Here’s a radical proposal. Let’s consider the crisis of reproducibility as an opportunity to think about the scientific enterprise itself. In 2015, scientific research leads (ideally) to a journal article, which in turn is a ticket in the tenure lottery. If an important result can’t be verified, that’s bad: bad for the researcher, bad for the journal, bad for the funding agency. To see something different, let’s go back to the beginning of scientific publishing: the Royal Society’s Philosophical Transactions, volume 1 (1665-1666), the first scientific journal published in English. In the Epistle Dedicatory, Henry Oldenburg, the editor, writes that the purpose of the journal is “To spread abroad Encouragements, Inquiries, Directions, and Patterns, that may animate, and draw on Universal Assistances.” The scientific community is a society for mutual assistance in the discovery and propagation of knowledge. The first article, An Accompt of the Improvement of Optick Glasses, includes a confirmation of Christiaan Huygen’s observation that Saturn’s rings are a disk surrounding the planet. That is followed by a report from Robert Hooke about observing a “small Spot” (probably not the Great Red Spot) on the planet Jupiter. Next is The Motion of the late Comet Praedicted. This piece is a request “either to confirm the Hypothesis, upon which the Author had beforehand calculated the way of this Star, or to undeceive him, if he be in a mistake.” The next few issues contain a several responses and arguments to this article. All in all, the Transactions aren’t presentations of results so much as requests for verification, or confirmations of previous observations. They are parts of a much larger conversation between enthusiasts.

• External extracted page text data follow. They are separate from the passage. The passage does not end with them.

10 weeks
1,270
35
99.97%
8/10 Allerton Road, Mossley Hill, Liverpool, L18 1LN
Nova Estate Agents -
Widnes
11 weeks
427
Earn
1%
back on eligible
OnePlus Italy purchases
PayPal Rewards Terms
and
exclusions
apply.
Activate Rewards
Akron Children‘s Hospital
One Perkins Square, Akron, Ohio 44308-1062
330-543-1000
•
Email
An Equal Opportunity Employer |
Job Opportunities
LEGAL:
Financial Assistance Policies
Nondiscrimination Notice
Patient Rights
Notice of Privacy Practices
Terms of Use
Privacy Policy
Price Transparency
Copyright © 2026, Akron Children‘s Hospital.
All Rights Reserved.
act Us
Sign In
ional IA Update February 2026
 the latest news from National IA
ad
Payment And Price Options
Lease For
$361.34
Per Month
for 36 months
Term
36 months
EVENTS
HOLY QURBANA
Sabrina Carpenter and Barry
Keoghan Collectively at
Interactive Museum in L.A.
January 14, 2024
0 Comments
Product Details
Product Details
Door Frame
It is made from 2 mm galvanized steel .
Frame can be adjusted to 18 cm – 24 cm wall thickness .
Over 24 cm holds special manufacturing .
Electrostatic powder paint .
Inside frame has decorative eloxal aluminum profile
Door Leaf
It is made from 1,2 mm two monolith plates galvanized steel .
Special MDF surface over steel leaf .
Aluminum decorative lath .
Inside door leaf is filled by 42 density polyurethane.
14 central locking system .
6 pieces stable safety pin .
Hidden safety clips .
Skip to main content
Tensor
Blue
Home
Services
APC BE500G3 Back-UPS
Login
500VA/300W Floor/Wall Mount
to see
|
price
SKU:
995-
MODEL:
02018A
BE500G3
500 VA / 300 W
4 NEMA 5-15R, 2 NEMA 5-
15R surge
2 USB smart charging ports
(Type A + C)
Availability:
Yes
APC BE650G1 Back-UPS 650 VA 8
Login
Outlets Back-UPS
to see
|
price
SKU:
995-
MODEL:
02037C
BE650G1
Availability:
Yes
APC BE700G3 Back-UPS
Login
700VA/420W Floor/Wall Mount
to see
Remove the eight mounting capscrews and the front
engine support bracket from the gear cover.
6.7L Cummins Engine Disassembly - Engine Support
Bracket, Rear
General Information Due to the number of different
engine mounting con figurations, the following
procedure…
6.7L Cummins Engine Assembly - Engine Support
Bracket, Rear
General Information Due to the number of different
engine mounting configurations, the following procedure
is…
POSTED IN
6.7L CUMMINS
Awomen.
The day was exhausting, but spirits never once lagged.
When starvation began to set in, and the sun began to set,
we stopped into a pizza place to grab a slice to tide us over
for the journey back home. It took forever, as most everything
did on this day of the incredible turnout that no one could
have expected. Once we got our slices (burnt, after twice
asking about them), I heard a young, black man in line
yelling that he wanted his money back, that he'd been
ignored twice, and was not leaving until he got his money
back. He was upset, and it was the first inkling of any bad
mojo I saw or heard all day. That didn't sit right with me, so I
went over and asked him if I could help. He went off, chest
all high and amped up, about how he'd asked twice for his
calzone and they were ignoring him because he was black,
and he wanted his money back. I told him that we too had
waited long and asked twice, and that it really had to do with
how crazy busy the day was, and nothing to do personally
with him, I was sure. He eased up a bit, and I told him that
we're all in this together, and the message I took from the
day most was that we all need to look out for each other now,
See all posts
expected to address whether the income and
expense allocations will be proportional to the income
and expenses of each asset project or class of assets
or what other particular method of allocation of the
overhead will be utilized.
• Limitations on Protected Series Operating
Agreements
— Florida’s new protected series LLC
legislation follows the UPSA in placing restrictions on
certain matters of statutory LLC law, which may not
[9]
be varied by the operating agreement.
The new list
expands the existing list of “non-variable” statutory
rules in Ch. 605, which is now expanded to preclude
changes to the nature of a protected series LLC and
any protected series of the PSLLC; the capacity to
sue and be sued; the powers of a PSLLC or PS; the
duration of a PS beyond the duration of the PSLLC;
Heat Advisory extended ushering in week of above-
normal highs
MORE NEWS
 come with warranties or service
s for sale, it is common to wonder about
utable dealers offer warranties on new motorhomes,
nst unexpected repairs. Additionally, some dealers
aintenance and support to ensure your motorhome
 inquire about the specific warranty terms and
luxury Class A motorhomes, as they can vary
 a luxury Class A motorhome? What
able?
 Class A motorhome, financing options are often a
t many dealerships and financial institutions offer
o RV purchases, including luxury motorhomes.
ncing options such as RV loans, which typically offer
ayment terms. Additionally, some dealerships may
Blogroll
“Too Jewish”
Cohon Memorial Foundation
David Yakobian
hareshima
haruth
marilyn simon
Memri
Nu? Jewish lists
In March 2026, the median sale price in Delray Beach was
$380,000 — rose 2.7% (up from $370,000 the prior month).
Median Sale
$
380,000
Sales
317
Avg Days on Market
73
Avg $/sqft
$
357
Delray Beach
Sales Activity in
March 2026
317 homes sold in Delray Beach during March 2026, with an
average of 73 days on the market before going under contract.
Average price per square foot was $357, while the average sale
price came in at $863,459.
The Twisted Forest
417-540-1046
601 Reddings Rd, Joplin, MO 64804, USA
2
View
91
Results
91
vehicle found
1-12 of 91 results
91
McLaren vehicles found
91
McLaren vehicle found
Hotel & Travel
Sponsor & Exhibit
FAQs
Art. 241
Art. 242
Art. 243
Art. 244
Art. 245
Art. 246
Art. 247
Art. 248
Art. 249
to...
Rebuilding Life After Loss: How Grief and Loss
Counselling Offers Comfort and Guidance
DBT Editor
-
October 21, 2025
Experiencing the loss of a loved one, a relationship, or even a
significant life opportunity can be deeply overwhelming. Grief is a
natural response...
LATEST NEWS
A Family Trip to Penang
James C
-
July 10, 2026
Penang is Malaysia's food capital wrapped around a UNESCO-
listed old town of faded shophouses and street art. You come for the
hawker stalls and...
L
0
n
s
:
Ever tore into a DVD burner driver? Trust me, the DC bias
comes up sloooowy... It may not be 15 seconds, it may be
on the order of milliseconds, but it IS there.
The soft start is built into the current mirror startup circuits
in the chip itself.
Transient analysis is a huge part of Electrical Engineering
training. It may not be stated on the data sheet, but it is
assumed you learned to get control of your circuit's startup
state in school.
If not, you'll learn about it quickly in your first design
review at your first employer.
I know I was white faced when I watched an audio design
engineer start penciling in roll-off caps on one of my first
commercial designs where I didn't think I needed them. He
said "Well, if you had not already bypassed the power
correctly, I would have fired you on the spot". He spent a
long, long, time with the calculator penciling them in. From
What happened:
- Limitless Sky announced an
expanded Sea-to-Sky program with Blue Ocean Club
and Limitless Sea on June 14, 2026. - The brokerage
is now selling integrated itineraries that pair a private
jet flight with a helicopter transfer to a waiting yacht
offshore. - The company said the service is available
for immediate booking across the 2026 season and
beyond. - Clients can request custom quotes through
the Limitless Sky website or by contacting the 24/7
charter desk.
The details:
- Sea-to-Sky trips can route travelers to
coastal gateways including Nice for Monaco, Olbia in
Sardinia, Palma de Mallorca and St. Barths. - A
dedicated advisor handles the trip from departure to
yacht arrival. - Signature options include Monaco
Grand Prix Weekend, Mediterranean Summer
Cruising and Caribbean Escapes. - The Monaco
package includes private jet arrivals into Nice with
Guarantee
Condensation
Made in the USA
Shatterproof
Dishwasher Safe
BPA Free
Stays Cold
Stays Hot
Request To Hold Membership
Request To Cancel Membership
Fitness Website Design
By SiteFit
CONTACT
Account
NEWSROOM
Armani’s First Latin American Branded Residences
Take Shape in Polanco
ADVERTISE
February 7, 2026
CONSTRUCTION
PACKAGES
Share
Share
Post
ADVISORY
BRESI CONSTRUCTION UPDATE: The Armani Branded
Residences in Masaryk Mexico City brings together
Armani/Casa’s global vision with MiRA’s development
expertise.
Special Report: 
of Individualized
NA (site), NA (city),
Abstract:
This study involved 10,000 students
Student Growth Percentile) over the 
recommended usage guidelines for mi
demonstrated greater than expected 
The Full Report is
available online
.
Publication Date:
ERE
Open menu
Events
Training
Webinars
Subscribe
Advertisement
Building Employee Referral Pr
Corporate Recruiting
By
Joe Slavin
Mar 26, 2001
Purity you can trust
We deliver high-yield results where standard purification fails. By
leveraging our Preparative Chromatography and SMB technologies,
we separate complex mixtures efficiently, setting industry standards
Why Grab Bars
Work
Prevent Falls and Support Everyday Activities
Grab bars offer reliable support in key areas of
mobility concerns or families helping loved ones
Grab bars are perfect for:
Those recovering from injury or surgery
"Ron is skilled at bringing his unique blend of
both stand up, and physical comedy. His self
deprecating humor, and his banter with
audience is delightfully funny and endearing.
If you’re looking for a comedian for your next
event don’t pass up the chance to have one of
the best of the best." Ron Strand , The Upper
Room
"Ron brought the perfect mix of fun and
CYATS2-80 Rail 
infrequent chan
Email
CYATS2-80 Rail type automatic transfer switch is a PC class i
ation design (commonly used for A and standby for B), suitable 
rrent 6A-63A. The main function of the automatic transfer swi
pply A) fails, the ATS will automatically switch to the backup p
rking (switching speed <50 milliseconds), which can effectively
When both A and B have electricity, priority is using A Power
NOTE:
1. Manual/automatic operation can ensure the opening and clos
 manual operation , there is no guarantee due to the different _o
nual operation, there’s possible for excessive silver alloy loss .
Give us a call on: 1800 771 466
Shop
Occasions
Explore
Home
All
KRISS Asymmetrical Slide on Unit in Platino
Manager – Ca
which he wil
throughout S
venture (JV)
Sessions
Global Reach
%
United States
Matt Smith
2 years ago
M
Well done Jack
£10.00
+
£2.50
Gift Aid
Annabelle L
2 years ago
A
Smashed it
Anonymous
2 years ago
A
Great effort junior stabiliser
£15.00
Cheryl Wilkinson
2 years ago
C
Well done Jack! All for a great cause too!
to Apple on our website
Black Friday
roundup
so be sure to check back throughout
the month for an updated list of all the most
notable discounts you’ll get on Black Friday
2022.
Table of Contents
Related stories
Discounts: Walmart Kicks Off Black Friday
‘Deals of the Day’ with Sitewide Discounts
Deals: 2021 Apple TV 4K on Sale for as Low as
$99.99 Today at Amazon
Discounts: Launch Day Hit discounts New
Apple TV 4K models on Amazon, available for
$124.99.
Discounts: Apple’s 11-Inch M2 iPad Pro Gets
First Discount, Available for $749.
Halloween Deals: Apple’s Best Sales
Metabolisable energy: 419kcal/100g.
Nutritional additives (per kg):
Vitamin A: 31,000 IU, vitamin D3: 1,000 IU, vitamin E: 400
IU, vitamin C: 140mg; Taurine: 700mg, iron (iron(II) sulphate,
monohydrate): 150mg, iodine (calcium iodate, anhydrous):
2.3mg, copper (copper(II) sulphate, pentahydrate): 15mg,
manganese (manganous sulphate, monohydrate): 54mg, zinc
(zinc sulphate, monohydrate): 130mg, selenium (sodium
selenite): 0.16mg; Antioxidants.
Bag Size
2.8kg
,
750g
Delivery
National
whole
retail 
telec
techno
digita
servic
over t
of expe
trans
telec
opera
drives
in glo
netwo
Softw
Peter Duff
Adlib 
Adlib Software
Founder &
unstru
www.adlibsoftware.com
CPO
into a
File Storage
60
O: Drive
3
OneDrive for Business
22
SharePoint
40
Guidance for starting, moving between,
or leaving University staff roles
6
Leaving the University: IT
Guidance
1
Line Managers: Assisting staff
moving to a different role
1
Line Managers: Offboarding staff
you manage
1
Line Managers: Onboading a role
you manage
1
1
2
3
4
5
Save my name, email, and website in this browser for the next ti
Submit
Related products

Seeing publications as explicit requests for verification changes the “crisis of reproducibility” completely. It’s normal to present a result that can’t be verified; that’s just part of the discussion. If a result can’t be verified, we can either reject the result, or we can figure out how to verify it. (A later article in the Transactions presents a very dubious process for killing rattlesnakes; I doubt this was ever verified.) We won’t verify results by statistical sleight-of-hand, but by better descriptions of experimental methods, better data collection, and standardized experimental techniques. To facilitate this, we’ll need to get better at publishing and sharing all the data and protocols that led up to the result, not just the key pieces. And that will require rethinking what “publication” means, how candidates are evaluated for research positions and tenure, and how experiments are funded.
That’s the challenge that reproducibility presents. The crisis isn’t really a crisis at all; it’s an opportunity to get better at doing science.